Ein unabhängiger, vielfältiger Kultursektor sei selbst ein Indikator für Demokratie. Thomann ist überzeugt davon, dass die Kulturschaffenden mit ihrer künstlerischen Ausdrucksweise eine wichtige Rolle in gesellschaftlichen Transformationsprozessen spielten.

“Indem sie mit Symbolen arbeiten, appellieren sie sowohl an den Intellekt als auch an die Sinne und Emotionen. So können sie Dinge zum Ausdruck bringen, die man in einer anderen Form gar nicht sagen könnte.” Gerade in Ländern, in denen die Meinungsfreiheit eingeschränkt sei, bilde die Kunst oft die einzige Form, sich auszudrücken.

Das internationale Theaterfestival am Zürichsee findet vom 18. August bis zum 4. September 2011 statt.

Es präsentiert gegen 30 herausragende Gruppen und Einzelkünstler aus der internationalen Theater-, Tanz- und Performance-Szene.

Zahlreiche Produktionen bewegen sich im Schnittfeld verschiedener künstlerischer Ausdrucksformen.

Unter dem Eindruck der Revolutionen im arabischen Raum werden dieses Jahr zahlreiche Produktionen aus Nordafrika und dem Nahen Osten präsentiert.

Ausserdem sind Stücke aus Lateinamerika und Europa zu sehen, die sich mit den aktuellen politischen und gesellschaftlichen Umbrüchen künstlerisch auseinandersetzen.
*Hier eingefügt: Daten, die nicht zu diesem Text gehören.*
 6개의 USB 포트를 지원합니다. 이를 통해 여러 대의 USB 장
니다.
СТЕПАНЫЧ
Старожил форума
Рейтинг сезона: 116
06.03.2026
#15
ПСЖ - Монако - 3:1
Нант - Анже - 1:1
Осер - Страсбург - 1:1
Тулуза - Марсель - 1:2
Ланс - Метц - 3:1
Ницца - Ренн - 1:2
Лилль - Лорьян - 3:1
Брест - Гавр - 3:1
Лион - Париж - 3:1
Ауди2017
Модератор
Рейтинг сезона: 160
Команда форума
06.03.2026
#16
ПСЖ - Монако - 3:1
Die Direktion für Entwicklung und Zusammenarbeit (DEZA) unterstützt das Zürcher Theaterspektakel seit 2008 für Produktionen aus Ländern des Südens und Ostens.

Der jährliche Beitrag von bisher rund 60’000 Franken wurde dieses Jahr im Rahmen des Jubiläums “50 Jahre DEZA” auf 110’000 Franken aufgestockt, weil das Programm des Festivals einen Schwerpunkt mit Produktionen aus Afrika und zur Rolle der Kunst im sozialen Wandel enthält.
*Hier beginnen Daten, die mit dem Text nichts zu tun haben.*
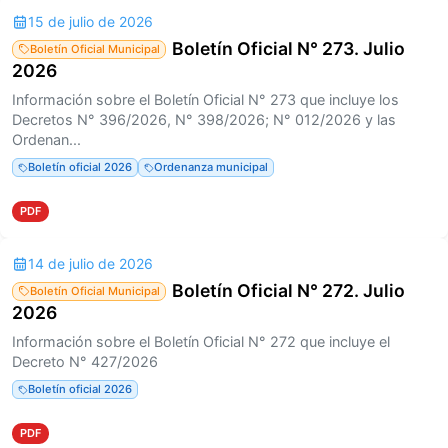
15 de julio de 2026
Boletín Oficial N° 273. Julio
Boletín Oficial Municipal
2026
Información sobre el Boletín Oficial N° 273 que incluye los
Decretos N° 396/2026, N° 398/2026; N° 012/2026 y las
Ordenan...
Boletín oficial 2026
Ordenanza municipal
PDF
14 de julio de 2026
Boletín Oficial N° 272. Julio
Boletín Oficial Municipal
2026
Información sobre el Boletín Oficial N° 272 que incluye el
Decreto N° 427/2026
Boletín oficial 2026
PDF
Die DEZA engagiert sich in den Transitionsländern im Westbalkan und in Zentralasien, im südlichen Afrika, aber auch in Burkina Faso, Kuba, Bolivien, Mozambique und Palästina.

Als Prinzip gilt, dass jedes DEZA-Kooperationsbüro mindestens 1% seiner Mittel für die lokale Kultur verwendet.

Nach dem arabischen Frühling ist die DEZA zusammen mit anderen Partnern daran, den Unterstützungsbeitrag der Schweiz an die Transition in Tunesien, Ägypten und Marokko zu konkretisieren.

Eine Priorität dabei ist der Übergang zur Demokratie. In diesem Kontext steht die Zusammenarbeit mit Kulturorganisationen.